Humans are now living in a new geological epoch of our own making: the Anthropocene. Or so we’re told. Whereas some epochs in Earth history stretch more than 40 million years, this new chapter started maybe 400 years ago, when carbon dioxide dipped by a few parts per million in the atmosphere. Or perhaps, as a panel of scientists voted earlier this year, the epoch started as recently as 75 years ago, when atomic weapons began to dust the planet with an evanescence of strange radioisotopes.

These are unusual claims about geology, a field that typically deals with mile-thick packages of rock stacked up over tens of millions of years, wherein entire mountain ranges are born and weather away to nothing within a single unit of time, in which extremely precise rock dates—single-frame snapshots from deep time—can come with 50,000-year error bars, a span almost 10 times as long as all of recorded human history. If having an epoch shorter than an error bar seems strange, well, so is the Anthropocene.
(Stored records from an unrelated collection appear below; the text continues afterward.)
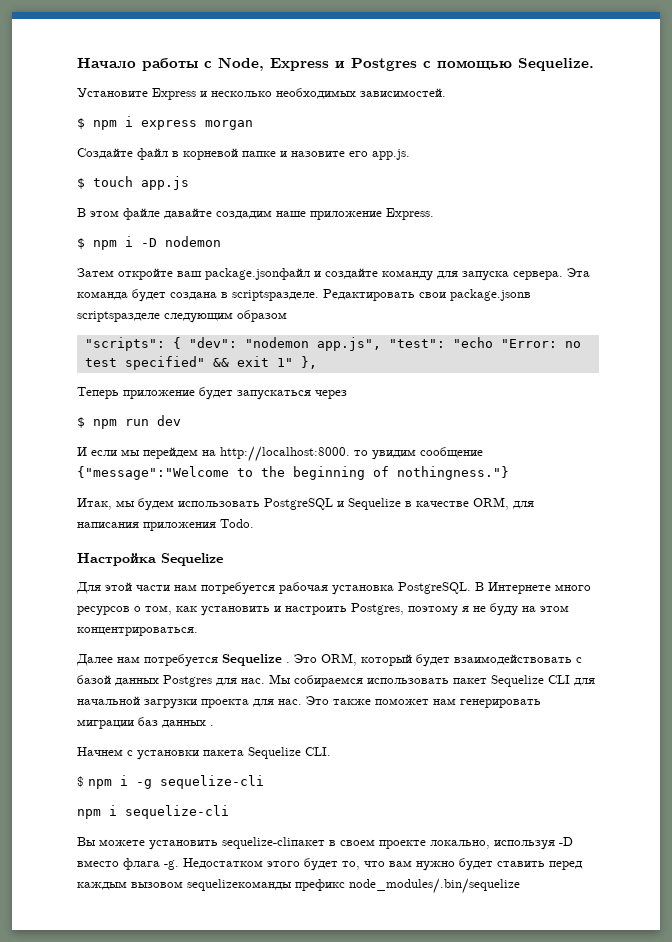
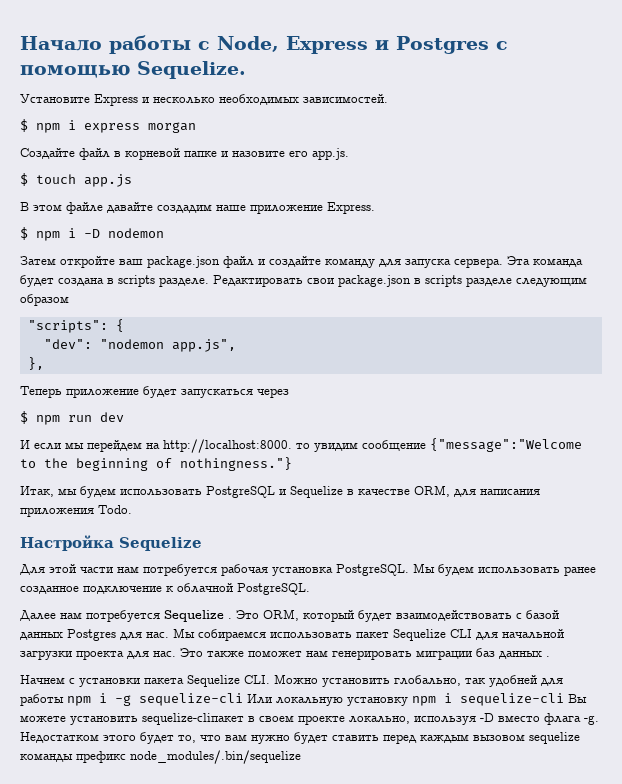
[205,268,310,280] package.jsonфайл -> [147,256,254,268] package.json файл
[232,289,531,301] [77,311,160,322] scriptsразделе. Редактировать свои package.jsonв scriptsразделе -> [118,275,512,287] scripts разделе. Редактировать свои package.json в scripts разделе
(181, 343) none -> (124, 325) //
[388,337,581,348] [84,356,293,370] "test": "echo "Error: no test specified" && exit 1" -> (236, 345) //
[475,582,591,594] [77,603,569,616] [77,627,198,636] В Интернете много ресурсов о том, как установить и настроить Postgres, поэтому я не буду на этом концентрироваться. -> [413,563,596,576] [20,583,310,595] Мы будем использовать ранее созданное подключение к облачной PostgreSQL.
[77,776,84,787] // $ -> [274,674,563,687] [20,694,64,706] Можно установить глобально, так удобней для работы
(264, 782) // -> [247,694,408,706] Или локальную установку
(229, 812) // -> (564, 699) none
[187,879,292,891] sequelizeкоманды -> [529,732,580,744] [20,753,73,762] sequelize команды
So what to make of this new “epoch” of geological time? Do we deserve it? Sure, humans move around an unbelievable amount of rock every year, profoundly reshaping the world in our own image. And, yes, we’re currently warping the chemistry of the atmosphere and oceans violently, and in ways that have analogues in only a few terrifying chapters buried deep in Earth’s history. Each year we spew more than 100 times as much CO2 into the air as volcanoes do, and we’re currently overseeing the biggest disruption to the planet’s nitrogen cycle in 2.5 billion years. But despite this incredible effort, all is vanity. Very little of our handiwork will survive the obliteration of the ages. If 100 million years can easily wear the Himalayas flat, what chance will San Francisco or New York have?

The idea of the Anthropocene is an interesting thought experiment. For those invested in the stratigraphic arcana of this infinitesimal moment in time, it serves as a useful catalog of our junk. But it can also serve to inflate humanity’s legacy on an ever-churning planet that will quickly destroy—or conceal forever—even our most awesome creations.

What paltry smudge of artifacts we do leave behind, in those rare corners of the continents where sediment accumulates and is quickly buried—safe from erosion’s continuous defacing—will be extremely unlikely to be exposed at the surface, at any given time, at any given place, tens of millions or hundreds of millions of years in the geological future. Sic transit gloria mundi.

Perhaps, someday, our signal in the rocks will be found, but only if eagle-eyed stratigraphers, from God knows where on the tree of life, crisscross their own rearranged Earth, assiduously trying to find us. But they would be unlikely to be rewarded for their effort. At the end of all their travels—after cataloging all the bedrock of the entire planet—they might finally be led to an odd, razor-thin stratum hiding halfway up some eroding, far-flung desert canyon. If they then somehow found an accompanying plaque left behind by humanity that purports to assign this unusual layer its own epoch—sandwiched in these cliffs, and embarrassed above and below by gigantic edifices of limestone, siltstone, and shale—this claim would amount to evidence of little more than our own species’ astounding anthropocentrism. Unless we fast learn how to endure on this planet, and on a scale far beyond anything we’ve yet proved ourselves capable of, the detritus of civilization will be quickly devoured by the maw of deep time.